Tuesday, September 3, 2013

On Saturday a few of the other teachers and I went to Vladimir's central market, a venue for buying all sorts of food, cheap clothes, and a strange assortment of housewares and other trinkets. My native Cleveland has the West Side Market, a 100-year-old public market with an interesting mix of old-school, ethnic, iconic sellers (such as Polish butchers who have been selling meat to blue-collar Clevelanders for generations) and upstart, organic cooperatives selling trendy, locally-grown vegetables (heirloom tomatoes and tubers with odd names); it's a melting pot where the industrial, immigrant Cleveland of yesteryear meets the scrappy, educated, rust-belt-chic, urban-gardening Cleveland that is arising amid the hulks of factories and the skeletons of neglected frame houses.

I could go on and on about Cleveland, but this is a blog about Vladimir, so I'll just say that Vladimir's central market is a grittier, realer version of the West Side Market. It's a place where people who can't really afford to shop at supermarkets go to buy their sustenance. It's a place where local producers of meats and fruits and vegetables join up with sellers from Central Asia and the Caucuses to sell a mix of goods sourced from around Vladimir Oblast and from around the whole former USSR. There's no trendy coffee roaster, and there's most definitely no cutesy cupcake baker (too bad, really). Instead of bearded hipsters, the market is packed with plodding babushki and burly guys. Ya, it's the real deal.

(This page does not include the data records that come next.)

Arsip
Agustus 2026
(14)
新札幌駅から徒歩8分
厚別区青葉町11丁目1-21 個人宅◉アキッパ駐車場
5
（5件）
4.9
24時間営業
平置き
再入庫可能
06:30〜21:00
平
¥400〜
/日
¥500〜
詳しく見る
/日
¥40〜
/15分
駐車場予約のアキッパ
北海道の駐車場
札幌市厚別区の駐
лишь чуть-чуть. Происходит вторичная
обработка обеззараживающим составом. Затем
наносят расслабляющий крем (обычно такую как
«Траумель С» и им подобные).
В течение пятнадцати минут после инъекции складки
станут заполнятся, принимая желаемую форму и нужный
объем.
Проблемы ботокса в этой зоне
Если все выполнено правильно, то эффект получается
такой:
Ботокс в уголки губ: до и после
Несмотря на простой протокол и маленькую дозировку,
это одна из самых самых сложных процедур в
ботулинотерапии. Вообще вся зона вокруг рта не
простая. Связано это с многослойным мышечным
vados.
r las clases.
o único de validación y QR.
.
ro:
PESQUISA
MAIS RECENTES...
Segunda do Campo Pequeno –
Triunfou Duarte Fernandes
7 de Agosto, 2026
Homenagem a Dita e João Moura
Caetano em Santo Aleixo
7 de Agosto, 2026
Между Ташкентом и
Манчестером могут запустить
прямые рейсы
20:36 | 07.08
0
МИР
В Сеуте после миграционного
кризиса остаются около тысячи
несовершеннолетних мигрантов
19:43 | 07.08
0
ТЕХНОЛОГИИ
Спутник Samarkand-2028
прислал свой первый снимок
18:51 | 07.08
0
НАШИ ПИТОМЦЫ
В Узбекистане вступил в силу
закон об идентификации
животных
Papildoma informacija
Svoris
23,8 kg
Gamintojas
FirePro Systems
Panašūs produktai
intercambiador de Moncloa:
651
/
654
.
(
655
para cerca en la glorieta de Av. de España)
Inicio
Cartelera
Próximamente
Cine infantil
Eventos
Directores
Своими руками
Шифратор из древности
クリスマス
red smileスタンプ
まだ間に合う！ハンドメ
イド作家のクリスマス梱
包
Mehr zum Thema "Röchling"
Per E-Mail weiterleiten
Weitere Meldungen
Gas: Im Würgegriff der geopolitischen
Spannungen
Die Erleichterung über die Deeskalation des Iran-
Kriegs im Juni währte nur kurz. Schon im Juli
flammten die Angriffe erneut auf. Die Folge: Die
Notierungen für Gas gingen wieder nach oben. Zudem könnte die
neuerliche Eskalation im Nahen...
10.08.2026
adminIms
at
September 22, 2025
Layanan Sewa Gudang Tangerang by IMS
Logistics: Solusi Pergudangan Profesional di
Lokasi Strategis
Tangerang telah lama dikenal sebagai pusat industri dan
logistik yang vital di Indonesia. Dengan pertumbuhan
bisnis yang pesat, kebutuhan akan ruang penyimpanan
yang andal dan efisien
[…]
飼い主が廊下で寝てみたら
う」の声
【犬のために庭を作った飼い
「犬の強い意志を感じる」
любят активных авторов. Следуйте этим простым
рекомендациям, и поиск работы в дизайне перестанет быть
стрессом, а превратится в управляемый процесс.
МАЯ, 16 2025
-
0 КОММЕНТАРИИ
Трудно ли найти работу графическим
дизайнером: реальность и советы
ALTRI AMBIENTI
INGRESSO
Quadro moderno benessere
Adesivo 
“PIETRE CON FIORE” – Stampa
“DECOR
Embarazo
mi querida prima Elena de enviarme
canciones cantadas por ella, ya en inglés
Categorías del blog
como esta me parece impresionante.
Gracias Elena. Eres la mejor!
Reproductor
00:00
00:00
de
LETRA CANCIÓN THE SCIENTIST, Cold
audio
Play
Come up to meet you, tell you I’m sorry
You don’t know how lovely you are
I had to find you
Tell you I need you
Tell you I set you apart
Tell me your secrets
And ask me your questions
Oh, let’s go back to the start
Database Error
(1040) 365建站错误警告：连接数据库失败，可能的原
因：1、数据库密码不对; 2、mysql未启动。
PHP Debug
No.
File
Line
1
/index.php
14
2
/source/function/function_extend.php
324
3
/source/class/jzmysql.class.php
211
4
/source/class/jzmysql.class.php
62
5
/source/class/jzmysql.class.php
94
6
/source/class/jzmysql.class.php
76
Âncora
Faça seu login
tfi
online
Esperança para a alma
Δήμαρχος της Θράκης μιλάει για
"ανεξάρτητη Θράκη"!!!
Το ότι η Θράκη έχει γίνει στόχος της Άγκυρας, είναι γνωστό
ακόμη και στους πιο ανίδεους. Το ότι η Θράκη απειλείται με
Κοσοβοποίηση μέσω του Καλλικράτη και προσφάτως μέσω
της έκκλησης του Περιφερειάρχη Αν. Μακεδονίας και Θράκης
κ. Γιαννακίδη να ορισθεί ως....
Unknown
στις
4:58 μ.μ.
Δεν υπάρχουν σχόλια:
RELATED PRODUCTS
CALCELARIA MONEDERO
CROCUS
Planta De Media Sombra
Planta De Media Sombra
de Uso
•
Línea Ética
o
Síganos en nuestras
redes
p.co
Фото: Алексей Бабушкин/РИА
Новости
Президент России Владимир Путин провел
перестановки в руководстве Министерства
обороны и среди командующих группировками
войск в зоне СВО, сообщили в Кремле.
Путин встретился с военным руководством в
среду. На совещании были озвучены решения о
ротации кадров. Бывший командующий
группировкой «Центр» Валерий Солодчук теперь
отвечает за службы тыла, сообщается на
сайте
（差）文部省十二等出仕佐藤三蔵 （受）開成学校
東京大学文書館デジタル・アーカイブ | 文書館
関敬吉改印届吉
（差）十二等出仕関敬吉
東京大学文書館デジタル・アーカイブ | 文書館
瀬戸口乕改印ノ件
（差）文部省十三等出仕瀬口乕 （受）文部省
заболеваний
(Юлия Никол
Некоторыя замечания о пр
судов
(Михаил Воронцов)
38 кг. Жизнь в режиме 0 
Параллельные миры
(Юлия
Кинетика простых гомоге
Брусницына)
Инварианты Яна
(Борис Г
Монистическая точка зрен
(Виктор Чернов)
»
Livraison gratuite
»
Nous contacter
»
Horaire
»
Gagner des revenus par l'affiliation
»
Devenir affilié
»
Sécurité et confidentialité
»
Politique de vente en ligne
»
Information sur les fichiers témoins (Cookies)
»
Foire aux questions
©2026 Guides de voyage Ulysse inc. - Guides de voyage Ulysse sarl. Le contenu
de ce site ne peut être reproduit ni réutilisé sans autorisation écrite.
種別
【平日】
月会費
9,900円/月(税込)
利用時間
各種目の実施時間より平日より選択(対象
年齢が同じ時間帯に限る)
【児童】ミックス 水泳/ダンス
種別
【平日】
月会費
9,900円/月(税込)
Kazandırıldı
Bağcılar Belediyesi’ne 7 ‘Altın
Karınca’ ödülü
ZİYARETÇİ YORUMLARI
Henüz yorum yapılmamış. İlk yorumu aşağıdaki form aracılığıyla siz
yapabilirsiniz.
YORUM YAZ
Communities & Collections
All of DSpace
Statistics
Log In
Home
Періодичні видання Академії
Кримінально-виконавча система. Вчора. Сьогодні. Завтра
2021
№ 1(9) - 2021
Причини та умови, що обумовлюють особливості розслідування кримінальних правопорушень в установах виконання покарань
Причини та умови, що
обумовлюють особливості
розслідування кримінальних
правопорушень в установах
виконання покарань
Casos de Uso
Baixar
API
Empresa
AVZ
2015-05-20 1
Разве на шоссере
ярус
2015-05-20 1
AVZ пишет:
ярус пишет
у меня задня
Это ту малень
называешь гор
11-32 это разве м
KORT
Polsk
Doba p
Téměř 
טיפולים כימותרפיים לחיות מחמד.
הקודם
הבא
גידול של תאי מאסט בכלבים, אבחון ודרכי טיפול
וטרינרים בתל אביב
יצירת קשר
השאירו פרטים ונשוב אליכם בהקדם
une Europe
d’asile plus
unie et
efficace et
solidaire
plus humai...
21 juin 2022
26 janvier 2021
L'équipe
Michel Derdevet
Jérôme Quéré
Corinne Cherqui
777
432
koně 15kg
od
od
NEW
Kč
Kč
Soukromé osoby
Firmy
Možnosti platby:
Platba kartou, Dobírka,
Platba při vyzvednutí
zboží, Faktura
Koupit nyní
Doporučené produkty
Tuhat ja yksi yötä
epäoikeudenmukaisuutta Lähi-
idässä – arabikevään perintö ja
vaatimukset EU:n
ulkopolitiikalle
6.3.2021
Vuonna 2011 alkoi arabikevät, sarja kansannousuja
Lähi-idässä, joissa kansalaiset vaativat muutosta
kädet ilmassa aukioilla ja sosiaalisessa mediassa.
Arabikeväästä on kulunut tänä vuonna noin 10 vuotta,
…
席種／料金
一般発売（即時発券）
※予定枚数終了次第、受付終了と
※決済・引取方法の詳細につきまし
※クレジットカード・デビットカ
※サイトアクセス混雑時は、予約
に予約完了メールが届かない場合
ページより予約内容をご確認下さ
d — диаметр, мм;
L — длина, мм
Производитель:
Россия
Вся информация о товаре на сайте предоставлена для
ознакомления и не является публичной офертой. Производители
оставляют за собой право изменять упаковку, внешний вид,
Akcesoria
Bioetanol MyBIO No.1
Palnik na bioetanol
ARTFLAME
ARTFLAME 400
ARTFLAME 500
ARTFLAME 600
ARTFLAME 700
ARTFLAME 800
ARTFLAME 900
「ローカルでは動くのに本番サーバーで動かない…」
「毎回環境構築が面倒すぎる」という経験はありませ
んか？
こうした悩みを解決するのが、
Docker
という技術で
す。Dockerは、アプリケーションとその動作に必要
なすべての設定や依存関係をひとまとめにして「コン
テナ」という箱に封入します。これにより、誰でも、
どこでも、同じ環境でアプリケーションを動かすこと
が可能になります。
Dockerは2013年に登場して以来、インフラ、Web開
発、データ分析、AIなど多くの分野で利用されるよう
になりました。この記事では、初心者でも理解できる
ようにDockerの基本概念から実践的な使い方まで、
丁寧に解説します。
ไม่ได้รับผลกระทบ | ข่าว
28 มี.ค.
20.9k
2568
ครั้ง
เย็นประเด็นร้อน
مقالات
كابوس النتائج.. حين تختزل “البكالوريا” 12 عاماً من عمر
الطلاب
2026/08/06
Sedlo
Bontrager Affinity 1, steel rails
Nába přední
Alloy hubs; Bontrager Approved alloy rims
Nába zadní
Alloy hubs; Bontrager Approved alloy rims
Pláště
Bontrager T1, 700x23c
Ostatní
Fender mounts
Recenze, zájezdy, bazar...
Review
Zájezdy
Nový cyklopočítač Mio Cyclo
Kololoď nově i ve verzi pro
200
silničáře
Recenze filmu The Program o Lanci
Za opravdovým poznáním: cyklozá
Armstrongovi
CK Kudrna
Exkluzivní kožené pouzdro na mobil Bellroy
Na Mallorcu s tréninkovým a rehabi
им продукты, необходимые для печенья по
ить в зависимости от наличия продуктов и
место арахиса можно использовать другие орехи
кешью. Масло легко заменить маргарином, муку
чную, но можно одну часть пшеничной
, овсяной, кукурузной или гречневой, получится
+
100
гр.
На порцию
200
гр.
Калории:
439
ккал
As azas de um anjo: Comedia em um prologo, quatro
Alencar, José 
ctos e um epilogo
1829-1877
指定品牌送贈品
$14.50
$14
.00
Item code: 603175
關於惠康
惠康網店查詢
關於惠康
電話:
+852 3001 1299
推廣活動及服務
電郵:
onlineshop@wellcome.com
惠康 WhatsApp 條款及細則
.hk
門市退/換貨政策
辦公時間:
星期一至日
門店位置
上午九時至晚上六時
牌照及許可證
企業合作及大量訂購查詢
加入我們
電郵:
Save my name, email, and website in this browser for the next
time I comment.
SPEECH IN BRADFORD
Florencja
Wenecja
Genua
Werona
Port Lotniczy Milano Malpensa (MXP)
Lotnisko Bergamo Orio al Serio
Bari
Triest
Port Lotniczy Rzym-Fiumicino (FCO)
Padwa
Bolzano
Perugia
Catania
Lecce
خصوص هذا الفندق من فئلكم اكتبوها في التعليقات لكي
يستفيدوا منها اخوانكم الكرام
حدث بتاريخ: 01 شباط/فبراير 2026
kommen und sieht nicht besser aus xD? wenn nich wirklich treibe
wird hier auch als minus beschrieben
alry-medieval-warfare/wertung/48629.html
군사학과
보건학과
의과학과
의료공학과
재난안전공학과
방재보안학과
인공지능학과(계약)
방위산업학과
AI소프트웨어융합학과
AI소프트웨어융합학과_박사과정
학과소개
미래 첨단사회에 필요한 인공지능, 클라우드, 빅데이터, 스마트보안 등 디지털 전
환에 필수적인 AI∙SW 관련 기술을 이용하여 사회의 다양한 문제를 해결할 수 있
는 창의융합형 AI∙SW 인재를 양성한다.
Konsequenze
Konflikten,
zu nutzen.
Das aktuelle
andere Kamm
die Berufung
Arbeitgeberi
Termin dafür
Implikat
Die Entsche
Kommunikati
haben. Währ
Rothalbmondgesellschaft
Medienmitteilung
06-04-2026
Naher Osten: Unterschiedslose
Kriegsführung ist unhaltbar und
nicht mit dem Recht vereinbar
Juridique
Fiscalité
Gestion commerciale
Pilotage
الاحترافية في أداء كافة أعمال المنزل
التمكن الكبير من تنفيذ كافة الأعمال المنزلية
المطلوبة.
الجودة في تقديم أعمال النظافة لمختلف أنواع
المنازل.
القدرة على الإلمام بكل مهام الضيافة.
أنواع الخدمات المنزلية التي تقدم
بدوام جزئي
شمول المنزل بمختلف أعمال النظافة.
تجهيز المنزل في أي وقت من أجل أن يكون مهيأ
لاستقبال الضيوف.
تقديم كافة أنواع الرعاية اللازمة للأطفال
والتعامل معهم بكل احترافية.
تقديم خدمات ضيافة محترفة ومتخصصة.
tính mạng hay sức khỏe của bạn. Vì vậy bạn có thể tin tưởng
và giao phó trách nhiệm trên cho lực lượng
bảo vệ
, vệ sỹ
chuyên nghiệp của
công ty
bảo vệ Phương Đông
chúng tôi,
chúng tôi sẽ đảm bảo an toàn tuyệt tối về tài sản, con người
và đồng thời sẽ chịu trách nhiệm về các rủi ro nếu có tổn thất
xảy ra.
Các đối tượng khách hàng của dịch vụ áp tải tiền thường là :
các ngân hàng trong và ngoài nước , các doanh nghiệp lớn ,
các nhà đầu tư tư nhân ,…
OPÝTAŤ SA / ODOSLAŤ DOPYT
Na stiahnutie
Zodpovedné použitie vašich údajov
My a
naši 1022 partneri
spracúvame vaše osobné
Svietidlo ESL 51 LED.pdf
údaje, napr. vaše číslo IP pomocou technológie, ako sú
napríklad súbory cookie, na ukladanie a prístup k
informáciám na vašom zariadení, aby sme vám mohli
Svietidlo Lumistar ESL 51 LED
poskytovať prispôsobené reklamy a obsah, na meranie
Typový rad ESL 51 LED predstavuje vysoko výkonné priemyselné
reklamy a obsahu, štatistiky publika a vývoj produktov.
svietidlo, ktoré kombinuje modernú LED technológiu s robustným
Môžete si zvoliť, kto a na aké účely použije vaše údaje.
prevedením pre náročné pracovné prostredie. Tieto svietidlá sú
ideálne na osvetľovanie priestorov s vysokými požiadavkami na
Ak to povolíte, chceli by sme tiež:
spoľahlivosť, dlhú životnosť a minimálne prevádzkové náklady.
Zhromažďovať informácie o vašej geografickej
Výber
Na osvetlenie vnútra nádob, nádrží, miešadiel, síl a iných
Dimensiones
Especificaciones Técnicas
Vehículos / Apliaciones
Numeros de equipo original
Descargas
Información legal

I bought a big shoulder of fresh lamb (at least a pound and a half), carrots, onions, and a bunch of spices, which I used to make plov, an Uzbek rice pilaf. The bill for all that was under 500 rubles ($15). I also bought a jar of local honey, which is some of the best honey I've ever had. It's a dark honey from buckwheat nectar, and it has a very strong, distinct taste. The lady who sold it to me expounded on its incredible medicinal powers. The only thing I got that wasn't so good were some peaches: They were kind of pasty, but maybe I'm in the wrong country to be expecting something that compares to a fresh Ohio peach on a hot August day.